NOTE: Presentation Slides and JMP Data Table are attached at the bottom of this page.
Seven years worth of Federal Aviation Administration (FAA) Air Route Traffic Control Center (ARTCC) data (FY06-FY12) were downloaded from the FAA Air Traffic Activity System (ATADS) website. One goal was to develop predictive models for the amount of air traffic at any of 21 ARTCCs for any given day of the year - barring the impact of severe weather.
The data were split into three random subsets. The largest portion of the data, 60%, was used to train prediction models. Another 20% were used to validate the models - in effect they were used to "tune" the model parameters. The remaining 20% had nothing to do with model development and were used to test how accurately the various models predicted.
Data were modeled with and without using Federal Holidays as a factor. It became obvious that "holiday" travel data were often outliers to models that did not include this factor. Three types of models were used; partition (decision tree), neural net, and 2nd order polynomial models. Below is a plot of Actual vs. Predicted air traffic totals for Thanksgiving Day in the test subset for a 2nd order polynomial model. One can see in the plot on the right (slope nearly 0.6) that the actual Total number of flights fall well below the predictions for the model NOT including Federal Holiday as a factor. The plot on the left shows nearly all the actual vs. predicted flight totals - in the test data set - falling on a 45 degree line (slope nearly 1) indicating much higher accuracy.

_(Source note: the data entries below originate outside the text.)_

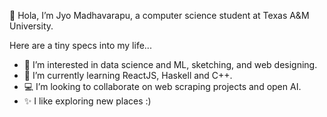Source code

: 👋 Hola, I’m Jyo Madhavarapu, a computer science student at Texas A&M University.

Here are a tiny specs into my life...
- 👀 I’m interested in data science and ML, sketching, and web designing.
- 🌱 I’m currently learning ReactJS, Haskell and C++.
- 💻 I’m looking to collaborate on web scraping projects and open AI.
- ✨ I like exploring new places :)



<!---
KoalaisMad/KoalaisMad is a ✨ special ✨ repository because its `README.md` (this file) appears on your GitHub profile.
You can click the Preview link to take a look at your changes.
--->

Below is JMP's Prediction Profiler for two models predicting Total air traffic for ZDC (the ARTCC for Washington, DC) for Thanksgiving Day in FY 2010. This day was not used in creating the model and is part of the 20% (nearly 11,000 data points) in the test data set. Actual total number of flights was 4265. The top model includes Federal Holiday as a factor and predicts 4330 (high by 65 or 1.5%). The bottom model does not include Federal Holiday as a factor and predicts 7167 (high by 2902 or 68%).